Passage to read:
****
We'd done the thing I've spent fifteen years telling other founders not to do. Spray and pray, dressed up as a bundle.

Breaking an engagement vs. getting a divorce

I told Josh on Saturday: I'm glad we know now. The next two or three months would have been wasted effort. Marketing the wrong thing to the wrong people, watching the conversion numbers come in flat, slowly figuring out why. Better to break an engagement than get a divorce.

Then I said: what if we take the next ten days and use this thing on our actual sites? Fix the copy, fix the pages, fix what we can. See what happens.

What happened in those ten days is the reason Crew exists.

The Josh moment

Josh is an excellent engineer. He doesn't have a design background. He doesn't have a marketing background. For every previous launch we've done together, I was the bottleneck on copy, on positioning, on the website itself. It wasn't a question of whether Josh could contribute. He didn't have a way in.
****
Supplied material:
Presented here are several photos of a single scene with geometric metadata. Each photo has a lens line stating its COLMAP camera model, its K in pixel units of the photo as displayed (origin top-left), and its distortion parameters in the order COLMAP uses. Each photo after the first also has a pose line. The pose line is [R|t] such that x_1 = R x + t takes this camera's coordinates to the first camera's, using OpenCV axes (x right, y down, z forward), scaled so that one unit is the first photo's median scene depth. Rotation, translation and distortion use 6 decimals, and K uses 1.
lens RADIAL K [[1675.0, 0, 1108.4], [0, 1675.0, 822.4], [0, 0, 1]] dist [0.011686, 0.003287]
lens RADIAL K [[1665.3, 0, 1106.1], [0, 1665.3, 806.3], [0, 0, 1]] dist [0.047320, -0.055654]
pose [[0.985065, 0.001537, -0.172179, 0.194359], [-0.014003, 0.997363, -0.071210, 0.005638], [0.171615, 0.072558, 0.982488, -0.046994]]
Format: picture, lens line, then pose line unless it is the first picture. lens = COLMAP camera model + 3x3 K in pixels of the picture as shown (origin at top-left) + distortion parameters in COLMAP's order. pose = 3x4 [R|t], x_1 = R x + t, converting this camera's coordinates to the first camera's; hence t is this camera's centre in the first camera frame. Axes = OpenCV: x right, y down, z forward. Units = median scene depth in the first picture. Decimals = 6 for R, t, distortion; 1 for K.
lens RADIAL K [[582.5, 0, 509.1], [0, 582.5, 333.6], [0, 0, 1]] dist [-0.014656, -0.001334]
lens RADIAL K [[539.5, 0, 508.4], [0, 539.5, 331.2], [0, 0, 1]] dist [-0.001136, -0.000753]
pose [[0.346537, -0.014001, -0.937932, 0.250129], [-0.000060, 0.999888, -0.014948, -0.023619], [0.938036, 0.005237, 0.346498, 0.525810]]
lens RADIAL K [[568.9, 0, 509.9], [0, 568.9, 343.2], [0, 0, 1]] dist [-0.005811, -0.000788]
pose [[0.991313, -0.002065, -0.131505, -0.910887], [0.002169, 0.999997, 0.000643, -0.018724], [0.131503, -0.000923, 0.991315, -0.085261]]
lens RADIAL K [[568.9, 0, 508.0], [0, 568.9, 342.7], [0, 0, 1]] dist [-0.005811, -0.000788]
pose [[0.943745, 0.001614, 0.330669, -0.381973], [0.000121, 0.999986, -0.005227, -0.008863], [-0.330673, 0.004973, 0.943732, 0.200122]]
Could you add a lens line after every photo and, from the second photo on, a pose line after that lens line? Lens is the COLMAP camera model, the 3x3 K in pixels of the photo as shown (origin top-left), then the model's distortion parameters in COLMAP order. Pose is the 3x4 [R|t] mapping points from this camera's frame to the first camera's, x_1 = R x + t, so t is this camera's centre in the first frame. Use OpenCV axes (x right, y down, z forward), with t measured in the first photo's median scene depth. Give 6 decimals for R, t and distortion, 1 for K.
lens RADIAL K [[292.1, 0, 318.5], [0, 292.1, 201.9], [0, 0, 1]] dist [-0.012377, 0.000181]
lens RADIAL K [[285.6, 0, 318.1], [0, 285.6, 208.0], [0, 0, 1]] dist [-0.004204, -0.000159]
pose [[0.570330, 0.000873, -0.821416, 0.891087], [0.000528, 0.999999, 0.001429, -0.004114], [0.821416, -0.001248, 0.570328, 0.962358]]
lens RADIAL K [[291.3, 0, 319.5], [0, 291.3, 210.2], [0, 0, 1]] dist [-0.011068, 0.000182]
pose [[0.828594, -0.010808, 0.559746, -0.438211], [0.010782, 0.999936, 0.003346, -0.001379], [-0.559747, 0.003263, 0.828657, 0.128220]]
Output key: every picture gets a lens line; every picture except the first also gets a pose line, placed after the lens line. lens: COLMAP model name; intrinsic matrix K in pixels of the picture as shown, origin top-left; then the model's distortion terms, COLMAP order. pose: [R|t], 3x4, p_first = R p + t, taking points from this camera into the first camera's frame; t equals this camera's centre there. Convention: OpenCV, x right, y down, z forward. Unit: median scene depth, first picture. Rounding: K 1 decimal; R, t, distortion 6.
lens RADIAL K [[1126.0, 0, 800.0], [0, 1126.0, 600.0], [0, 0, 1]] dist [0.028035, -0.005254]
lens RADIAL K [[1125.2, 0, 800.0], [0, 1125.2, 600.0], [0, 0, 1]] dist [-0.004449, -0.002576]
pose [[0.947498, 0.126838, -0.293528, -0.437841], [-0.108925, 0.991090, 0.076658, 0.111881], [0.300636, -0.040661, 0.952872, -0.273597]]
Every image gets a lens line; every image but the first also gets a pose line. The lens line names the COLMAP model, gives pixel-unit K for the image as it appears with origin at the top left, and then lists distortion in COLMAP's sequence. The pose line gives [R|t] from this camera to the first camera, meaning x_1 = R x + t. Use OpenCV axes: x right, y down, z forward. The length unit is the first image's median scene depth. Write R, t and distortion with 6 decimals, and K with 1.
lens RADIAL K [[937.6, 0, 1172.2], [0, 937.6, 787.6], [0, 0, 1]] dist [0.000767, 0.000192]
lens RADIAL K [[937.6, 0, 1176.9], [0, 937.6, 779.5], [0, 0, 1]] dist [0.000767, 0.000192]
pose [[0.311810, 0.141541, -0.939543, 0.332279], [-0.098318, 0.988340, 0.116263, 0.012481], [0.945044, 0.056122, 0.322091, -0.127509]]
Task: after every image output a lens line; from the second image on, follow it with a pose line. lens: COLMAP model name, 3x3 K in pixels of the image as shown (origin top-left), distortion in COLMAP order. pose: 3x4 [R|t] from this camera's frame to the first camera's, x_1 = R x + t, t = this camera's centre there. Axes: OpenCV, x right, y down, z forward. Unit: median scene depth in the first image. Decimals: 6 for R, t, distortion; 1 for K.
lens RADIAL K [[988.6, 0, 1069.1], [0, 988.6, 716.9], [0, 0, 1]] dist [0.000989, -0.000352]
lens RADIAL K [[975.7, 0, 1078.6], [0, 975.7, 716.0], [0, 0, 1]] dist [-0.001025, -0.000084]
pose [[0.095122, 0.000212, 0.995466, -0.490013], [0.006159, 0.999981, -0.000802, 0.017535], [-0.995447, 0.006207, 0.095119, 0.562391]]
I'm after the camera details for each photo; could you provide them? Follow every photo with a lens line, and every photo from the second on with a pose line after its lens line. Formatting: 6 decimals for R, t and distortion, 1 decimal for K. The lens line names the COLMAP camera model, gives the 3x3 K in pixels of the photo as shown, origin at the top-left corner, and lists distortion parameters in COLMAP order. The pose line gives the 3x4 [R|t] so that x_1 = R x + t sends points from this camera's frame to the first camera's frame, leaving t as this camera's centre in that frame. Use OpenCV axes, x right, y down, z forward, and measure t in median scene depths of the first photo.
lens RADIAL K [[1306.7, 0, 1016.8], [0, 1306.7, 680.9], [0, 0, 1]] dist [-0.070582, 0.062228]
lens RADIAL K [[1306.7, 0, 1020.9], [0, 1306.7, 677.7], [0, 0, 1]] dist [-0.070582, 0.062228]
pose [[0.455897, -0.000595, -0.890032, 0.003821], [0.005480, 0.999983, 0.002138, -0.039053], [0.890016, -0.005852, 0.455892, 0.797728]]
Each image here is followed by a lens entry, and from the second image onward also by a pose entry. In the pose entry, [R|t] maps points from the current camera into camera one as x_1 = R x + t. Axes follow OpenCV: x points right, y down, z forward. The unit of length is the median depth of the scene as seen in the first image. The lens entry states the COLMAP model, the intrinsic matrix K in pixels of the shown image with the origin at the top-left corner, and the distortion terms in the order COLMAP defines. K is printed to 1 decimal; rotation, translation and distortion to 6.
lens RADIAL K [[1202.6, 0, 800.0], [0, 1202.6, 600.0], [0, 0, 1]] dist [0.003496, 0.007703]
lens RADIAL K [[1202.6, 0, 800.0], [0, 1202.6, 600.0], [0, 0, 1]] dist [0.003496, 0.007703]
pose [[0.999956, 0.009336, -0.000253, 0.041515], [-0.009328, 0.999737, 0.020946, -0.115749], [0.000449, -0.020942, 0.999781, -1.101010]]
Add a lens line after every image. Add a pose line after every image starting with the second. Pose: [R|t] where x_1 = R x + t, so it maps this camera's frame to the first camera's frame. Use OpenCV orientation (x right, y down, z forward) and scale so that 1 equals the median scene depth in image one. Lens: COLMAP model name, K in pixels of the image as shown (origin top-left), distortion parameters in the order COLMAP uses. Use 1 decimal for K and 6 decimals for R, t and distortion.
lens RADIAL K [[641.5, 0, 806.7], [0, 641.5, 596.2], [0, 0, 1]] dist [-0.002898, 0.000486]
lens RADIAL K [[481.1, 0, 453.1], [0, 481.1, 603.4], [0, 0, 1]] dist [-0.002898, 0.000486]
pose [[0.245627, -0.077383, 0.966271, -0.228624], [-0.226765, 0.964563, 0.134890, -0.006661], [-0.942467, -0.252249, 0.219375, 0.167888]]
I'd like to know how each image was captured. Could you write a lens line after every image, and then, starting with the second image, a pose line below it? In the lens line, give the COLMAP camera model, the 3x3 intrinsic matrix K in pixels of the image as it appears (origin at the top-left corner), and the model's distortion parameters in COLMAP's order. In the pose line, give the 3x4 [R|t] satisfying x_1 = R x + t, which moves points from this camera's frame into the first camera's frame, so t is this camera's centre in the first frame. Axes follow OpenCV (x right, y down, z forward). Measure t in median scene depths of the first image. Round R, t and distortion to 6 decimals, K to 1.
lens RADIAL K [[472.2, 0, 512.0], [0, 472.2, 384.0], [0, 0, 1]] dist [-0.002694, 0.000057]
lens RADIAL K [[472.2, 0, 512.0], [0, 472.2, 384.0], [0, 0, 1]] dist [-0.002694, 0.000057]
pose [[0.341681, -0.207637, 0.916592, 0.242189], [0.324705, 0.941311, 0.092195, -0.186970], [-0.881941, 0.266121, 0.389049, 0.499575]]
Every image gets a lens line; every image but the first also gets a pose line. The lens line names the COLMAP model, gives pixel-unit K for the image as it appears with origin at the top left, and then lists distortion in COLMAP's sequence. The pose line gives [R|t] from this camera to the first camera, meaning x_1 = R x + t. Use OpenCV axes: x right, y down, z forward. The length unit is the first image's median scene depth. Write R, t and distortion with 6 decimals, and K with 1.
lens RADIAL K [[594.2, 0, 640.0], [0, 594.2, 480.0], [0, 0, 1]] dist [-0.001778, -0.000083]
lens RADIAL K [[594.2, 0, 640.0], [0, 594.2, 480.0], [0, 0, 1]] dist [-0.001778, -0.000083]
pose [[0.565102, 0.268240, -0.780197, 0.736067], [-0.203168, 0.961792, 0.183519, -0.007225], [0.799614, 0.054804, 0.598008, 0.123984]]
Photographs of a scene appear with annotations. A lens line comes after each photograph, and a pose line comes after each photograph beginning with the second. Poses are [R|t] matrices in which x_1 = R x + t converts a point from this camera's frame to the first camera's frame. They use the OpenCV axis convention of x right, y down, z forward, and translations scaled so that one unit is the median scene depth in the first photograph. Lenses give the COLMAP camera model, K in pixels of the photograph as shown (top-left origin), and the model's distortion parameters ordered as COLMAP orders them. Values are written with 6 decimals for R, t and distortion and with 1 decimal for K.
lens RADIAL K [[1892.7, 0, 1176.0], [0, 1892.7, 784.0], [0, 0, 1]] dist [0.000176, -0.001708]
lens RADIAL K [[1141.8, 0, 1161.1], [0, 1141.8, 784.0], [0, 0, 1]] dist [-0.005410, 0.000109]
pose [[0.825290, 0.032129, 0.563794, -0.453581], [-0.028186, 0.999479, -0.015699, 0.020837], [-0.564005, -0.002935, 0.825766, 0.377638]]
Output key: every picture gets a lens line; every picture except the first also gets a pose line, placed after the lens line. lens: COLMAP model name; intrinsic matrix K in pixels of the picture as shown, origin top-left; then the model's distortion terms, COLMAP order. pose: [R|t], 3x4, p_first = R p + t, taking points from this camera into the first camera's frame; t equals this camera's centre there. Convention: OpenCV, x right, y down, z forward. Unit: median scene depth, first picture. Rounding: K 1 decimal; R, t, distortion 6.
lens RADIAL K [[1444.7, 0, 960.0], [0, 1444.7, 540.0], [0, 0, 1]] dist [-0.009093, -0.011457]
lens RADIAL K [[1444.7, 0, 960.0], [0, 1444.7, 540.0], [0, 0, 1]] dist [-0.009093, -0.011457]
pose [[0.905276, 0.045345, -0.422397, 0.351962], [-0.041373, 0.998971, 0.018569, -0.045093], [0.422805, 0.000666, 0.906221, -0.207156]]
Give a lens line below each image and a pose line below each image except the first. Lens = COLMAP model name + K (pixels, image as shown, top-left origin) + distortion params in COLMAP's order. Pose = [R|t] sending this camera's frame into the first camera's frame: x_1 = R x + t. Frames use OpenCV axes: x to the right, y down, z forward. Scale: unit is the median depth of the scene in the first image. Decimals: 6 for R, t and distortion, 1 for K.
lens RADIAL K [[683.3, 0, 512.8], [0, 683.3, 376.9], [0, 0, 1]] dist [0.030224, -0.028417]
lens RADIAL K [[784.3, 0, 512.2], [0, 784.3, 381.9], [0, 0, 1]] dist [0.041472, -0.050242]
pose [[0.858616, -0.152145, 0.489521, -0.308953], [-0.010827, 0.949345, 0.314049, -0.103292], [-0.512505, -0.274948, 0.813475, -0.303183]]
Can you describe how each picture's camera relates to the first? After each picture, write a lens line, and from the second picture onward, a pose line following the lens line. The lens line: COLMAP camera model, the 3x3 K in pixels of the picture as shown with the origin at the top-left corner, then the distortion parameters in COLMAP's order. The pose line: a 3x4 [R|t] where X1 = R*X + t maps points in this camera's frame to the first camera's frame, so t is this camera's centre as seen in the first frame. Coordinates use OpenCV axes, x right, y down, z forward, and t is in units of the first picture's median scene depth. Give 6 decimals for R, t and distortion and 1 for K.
****
What the task asks:
Can you return the passage about the Crew launch word for word, from "Breaking an engagement" up to and including "reason Crew exists."? The material stands apart from the passage about the Crew launch and has nothing to do with it.

Exercise response:
Breaking an engagement vs. getting a divorce

I told Josh on Saturday: I'm glad we know now. The next two or three months would have been wasted effort. Marketing the wrong thing to the wrong people, watching the conversion numbers come in flat, slowly figuring out why. Better to break an engagement than get a divorce.

Then I said: what if we take the next ten days and use this thing on our actual sites? Fix the copy, fix the pages, fix what we can. See what happens.

What happened in those ten days is the reason Crew exists.